Collected data entries:
—————
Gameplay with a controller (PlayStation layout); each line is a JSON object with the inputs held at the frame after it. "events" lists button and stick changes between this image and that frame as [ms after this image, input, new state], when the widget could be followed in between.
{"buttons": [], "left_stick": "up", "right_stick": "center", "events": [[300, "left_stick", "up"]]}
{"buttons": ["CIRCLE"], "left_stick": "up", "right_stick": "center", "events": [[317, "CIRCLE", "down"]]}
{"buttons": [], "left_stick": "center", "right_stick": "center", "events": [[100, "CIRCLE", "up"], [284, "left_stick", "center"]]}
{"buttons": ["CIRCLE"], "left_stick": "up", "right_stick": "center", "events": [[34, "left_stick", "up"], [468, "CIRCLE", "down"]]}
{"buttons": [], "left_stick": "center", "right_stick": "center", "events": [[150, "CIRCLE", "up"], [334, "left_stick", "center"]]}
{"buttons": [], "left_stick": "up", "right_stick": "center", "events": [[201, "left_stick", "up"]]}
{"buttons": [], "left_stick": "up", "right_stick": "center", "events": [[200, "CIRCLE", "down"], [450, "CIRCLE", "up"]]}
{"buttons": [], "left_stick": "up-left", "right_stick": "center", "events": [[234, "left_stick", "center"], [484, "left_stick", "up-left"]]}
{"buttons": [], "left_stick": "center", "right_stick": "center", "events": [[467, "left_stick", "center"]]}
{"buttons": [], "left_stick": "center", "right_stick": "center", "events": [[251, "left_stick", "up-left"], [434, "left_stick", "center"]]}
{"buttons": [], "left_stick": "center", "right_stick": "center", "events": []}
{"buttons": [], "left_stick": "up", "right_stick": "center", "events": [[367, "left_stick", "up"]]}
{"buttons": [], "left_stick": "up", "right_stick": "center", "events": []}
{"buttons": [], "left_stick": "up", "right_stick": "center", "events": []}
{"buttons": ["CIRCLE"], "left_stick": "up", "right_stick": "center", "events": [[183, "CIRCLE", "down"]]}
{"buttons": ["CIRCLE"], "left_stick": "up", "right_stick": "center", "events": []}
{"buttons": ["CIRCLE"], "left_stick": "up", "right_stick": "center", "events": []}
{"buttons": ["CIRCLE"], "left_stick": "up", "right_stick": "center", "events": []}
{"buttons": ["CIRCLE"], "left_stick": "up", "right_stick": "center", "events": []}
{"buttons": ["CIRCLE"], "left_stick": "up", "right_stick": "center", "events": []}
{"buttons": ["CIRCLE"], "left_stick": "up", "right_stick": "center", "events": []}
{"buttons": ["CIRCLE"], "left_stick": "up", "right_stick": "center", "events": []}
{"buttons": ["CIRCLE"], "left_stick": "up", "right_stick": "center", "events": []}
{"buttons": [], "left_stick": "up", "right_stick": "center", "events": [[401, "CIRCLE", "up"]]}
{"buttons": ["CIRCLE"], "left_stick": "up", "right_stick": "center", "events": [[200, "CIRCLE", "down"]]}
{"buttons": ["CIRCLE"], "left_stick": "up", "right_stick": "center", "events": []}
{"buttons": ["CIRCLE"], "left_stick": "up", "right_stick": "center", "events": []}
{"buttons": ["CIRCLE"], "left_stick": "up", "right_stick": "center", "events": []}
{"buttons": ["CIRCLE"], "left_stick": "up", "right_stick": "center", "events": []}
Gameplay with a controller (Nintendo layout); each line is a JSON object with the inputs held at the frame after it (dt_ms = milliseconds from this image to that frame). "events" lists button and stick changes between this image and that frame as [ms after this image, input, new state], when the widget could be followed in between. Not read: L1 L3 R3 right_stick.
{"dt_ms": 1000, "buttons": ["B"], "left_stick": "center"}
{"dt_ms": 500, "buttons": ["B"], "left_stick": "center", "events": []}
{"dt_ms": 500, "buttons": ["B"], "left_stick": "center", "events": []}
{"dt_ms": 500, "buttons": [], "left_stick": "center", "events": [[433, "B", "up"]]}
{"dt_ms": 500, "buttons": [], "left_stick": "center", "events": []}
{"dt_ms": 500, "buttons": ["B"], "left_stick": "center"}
—————
[What to work on] Look through the data above. Find each line with the string "down" and copy it.

[Exercise response]
{"buttons": ["CIRCLE"], "left_stick": "up", "right_stick": "center", "events": [[317, "CIRCLE", "down"]]}
{"buttons": ["CIRCLE"], "left_stick": "up", "right_stick": "center", "events": [[34, "left_stick", "up"], [468, "CIRCLE", "down"]]}
{"buttons": [], "left_stick": "up", "right_stick": "center", "events": [[200, "CIRCLE", "down"], [450, "CIRCLE", "up"]]}
{"buttons": ["CIRCLE"], "left_stick": "up", "right_stick": "center", "events": [[183, "CIRCLE", "down"]]}
{"buttons": ["CIRCLE"], "left_stick": "up", "right_stick": "center", "events": [[200, "CIRCLE", "down"]]}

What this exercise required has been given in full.